**Given passage:**
On October 9, 2015 Christopher Berk presented “Democratic Exclusions: Prisoners, patients, and children in democratic politics” at the Center for Contemporary Critical Thought.
Children, prisoners, and the cognitively disabled present a thorny boundary problem for theorists of aggregative and deliberative democracy. For these schools of thought, custodial populations lack maturity, lack rationality, or lack sociality — all of which are conceptually necessary to decide, deliberate, or participate in the polity. Wrapped in this ‘exclusion thesis’ is an assumption that the boundaries of competence can be determined prior to political contest. Berk demonstrates that this assumption neither stands to reason, nor produces a normatively appealing model of democratic politics. Faced with an analytic impasse, he flips the motivating assumption of the exclusion thesis. Instead of asking about entry and exit from the category ‘competent citizen’ (under what conditions is someone rightfully labeled insane, what criteria ought to be used to assess maturity), he asks what it means to be a self-governing individual in a society where citizens are constantly entering and exiting the category of competence. A society where well over 90 percent of those currently in prison will be released; where children can be tried as adults; where cognitive disability at some point in the life course is an expectation, not an exception. Drawing from a series of extended case studies, and an eclectic group of social and political thinkers, Berk describes how those in custody negotiate and re-imagine the boundaries of democratic politics.

**Apply what you read:**
[A] From the talk description, reproduce the part that opens with the words containing "On October 9, 2015" and closes with "Contemporary Critical Thought.".
[B] Go on with the description of Berk's talk on democratic exclusions from the point where it stops.
The listing further down can be set aside.

**Source data:**

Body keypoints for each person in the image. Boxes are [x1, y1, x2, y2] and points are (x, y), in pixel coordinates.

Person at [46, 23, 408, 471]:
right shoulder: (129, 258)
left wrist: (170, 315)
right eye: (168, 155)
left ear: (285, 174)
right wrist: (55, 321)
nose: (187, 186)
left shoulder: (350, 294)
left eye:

**Answer set:**
[A]
On October 9, 2015 Christopher Berk presented “Democratic Exclusions: Prisoners, patients, and children in democratic politics” at the Center for Contemporary Critical Thought.

[B]
Christopher Berk is a doctoral candidate at the University of Chicago in the Department of Political Science. His writing centers on the theory and practice of punishment, and his research interests span political theory, public law, and American politics. His dissertation, *On Self Government: Participation in Prisons, Asylums, and Boarding Schools*, is about the social and political dynamics of civic disqualification in democracies.